Thomas Voburka: Das Label war so geplant, dass jeden Monat eine Single erscheinen sollte, von verschiedenen Künstlern oder Bands, in denen ich involviert war. Nach zehn oder zwölf Erscheinungen sollte dann eine LP-Compilation daraus werden. Anfangs liefen diese Independent-Produktionen mit einer Auflage zwischen 500 und 1000 Stück recht gut, aber im Zuge der Kommerzialisierung der Neuen Deutschen Welle schwand das Interesse. Der Vertrieb funktionierte schon, nur abrechnungstechnisch war das immer ein bisschen problematisch. Das lief alles über Burkhardt Seiler aka »Zensor«, der einen Laden hatte, und der mit den Läden zu kämpfen hatte, an die er geliefert hatte. Die bezahlten ihn meist nicht, weshalb er wiederum die Künstler nicht auszahlen konnte. Es war also ein ständiges Hick-Hack. Nach drei Singleveröffentlichungen war mir die Sache mit dem Label und den finanziellen Hindernissen zu frustrierend, und vor allem ging um ’80/’81 NDW so richtig los. Heißt, die Plattenfirmen, also die Majors, sind dort eingestiegen. Plötzlich kamen Typen, die man vorher nie gesehen hatte, wie zum Beispiel Trio, und haben mehr oder weniger das abgesahnt, was wir so aufgebaut hatten. Die waren in den Charts, und wir hingen immer noch mit unseren 1.000 verkauften, aber nicht bezahlten Platten herum. Dann ist auch eine Art Ausverkauf entstanden, und kurze Zeit später hat sich wirklich kein Schwein mehr für die Independent-Sachen interessiert.

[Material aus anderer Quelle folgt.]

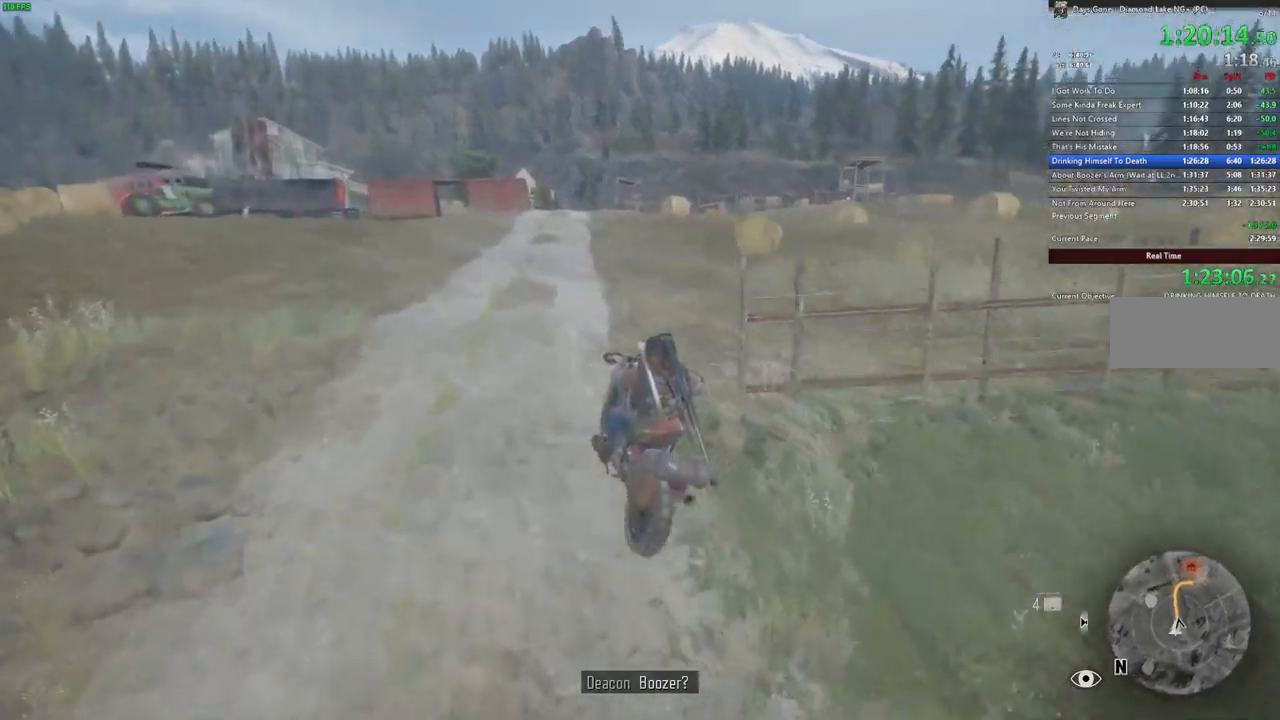
{"keys": ["w"], "mouse": [], "events": [[67, "d", "up"]]}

Was jetzt ein bisschen unglaublich erscheint: Vormals waren bei Konzerten von mir oder ähnlichen Bands 500 bis 1.000 Leute im SO 36. ’81 war noch ganz ok, ’82 gab es dann bereits Ermüdungserscheinungen. Viele Musiker haben Berlin verlassen und sind nach New York gezogen, zum Beispiel die Band Malaria. Auch das Interesse an etwas kommerzieller Musik wurde größer. HipHop war natürlich ein ganz großes Thema, aber in Berlin HipHop zu machen, daran hat damals niemand gedacht. Wie gesagt, das alles hat sich so ein bisschen aufgelöst, und mein Interesse, weiter Musik zu machen, war auch eher gering.

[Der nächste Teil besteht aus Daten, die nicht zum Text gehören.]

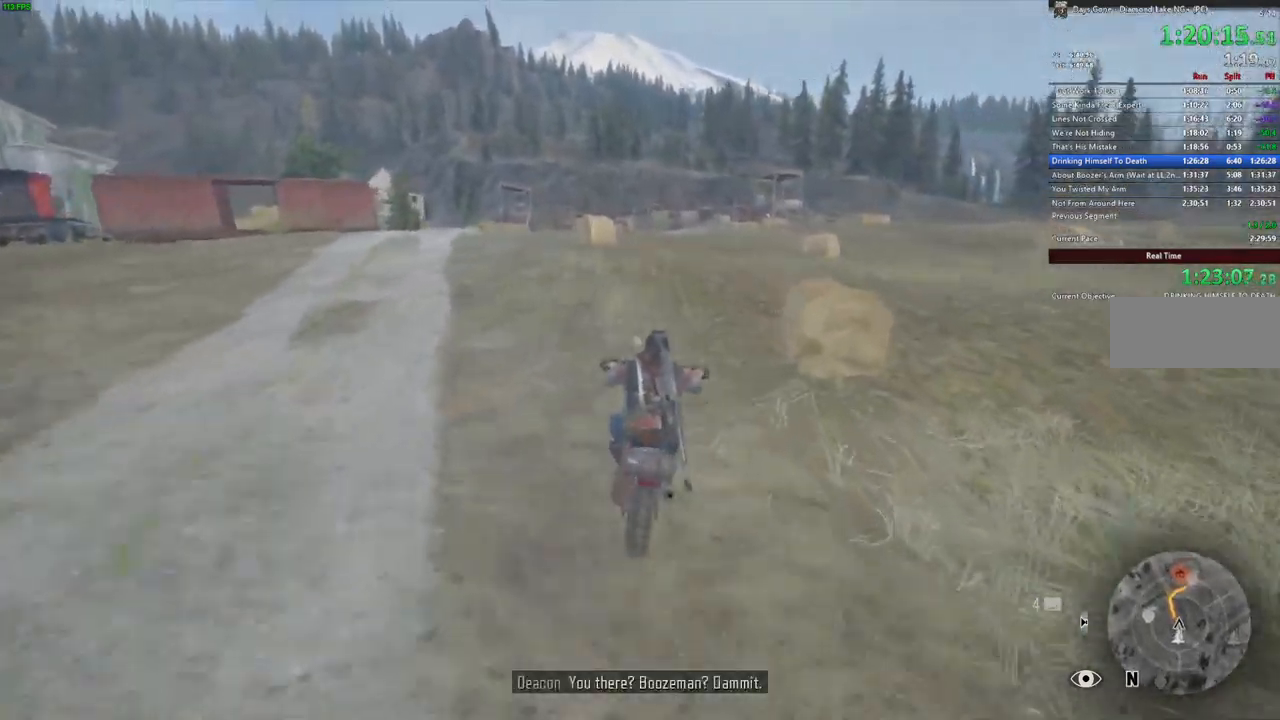
{"keys": ["w"], "mouse": [], "events": []}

Was wolltest du stattdessen machen?
Für mich gab’s dann noch einen schönen Abschluss. Ich habe eines Tages einen Anruf von einer Werbeagentur bekommen. Das war die GGK aus Düsseldorf, der vom künstlerischen Standpunkt – wenn man das über Werbeagenturen sagen darf – damals angesagtesten Agentur. Die haben mich gefragt, für ein neues Biererfrischungsgetränk namens »MacTwo«, eine Mischung aus Bier und Bitter Lemon – ein eher scheusliches Getränk, muss ich sagen – den Werbesong einzuspielen. Das fand ich recht interessant, weil das noch eine andere Zeit war und mich Werbung interessiert hat. Ich habe die Radioversion eingespielt, und Andreas Dorau die Kinoversion. Das Getränk war ein totaler Flop, und ist nach wenigen Monaten trotz unseres »großen Einsatzes« vom Markt verschwunden. Seltsamerweise sind 15 Jahre später oder so Biermischgetränke irrsinnig populär geworden, damals war das anscheindend zu früh. Die Nachfolger waren auch nicht wesentlich wohlschmeckender als dieses »MacTwo«. Ich fand es ganz lustig, als im Radio lief: »… und jetzt singt euch Thomas Voburka das Lied von MacTwo, dem frischen Muntermacher«, oder wie das hieß. Das war der schöne Abschluss einer Musikerkarriere für mich. In der Punkbewegung wollten viele nur eine Platte machen oder auch nur ihre 15 Minuten Aufmerksamkeit, und an eine Musikkarriere habe ich auch nie gedacht.
Gibt es noch irgendwo Aufnahmen von diesem »MacTwo«-Song?
Ja, ich habe das Tonband zu Hause herumliegen, habe aber nie jemanden mit noch funktionierendem Tonbandgerät gefunden, auf dem man das abspielen könnte. Das ist eine Studio-Tonbandspule namens »Dolly« oder so … Ich würd’s ehrlich gesagt selbst ganz gerne hören.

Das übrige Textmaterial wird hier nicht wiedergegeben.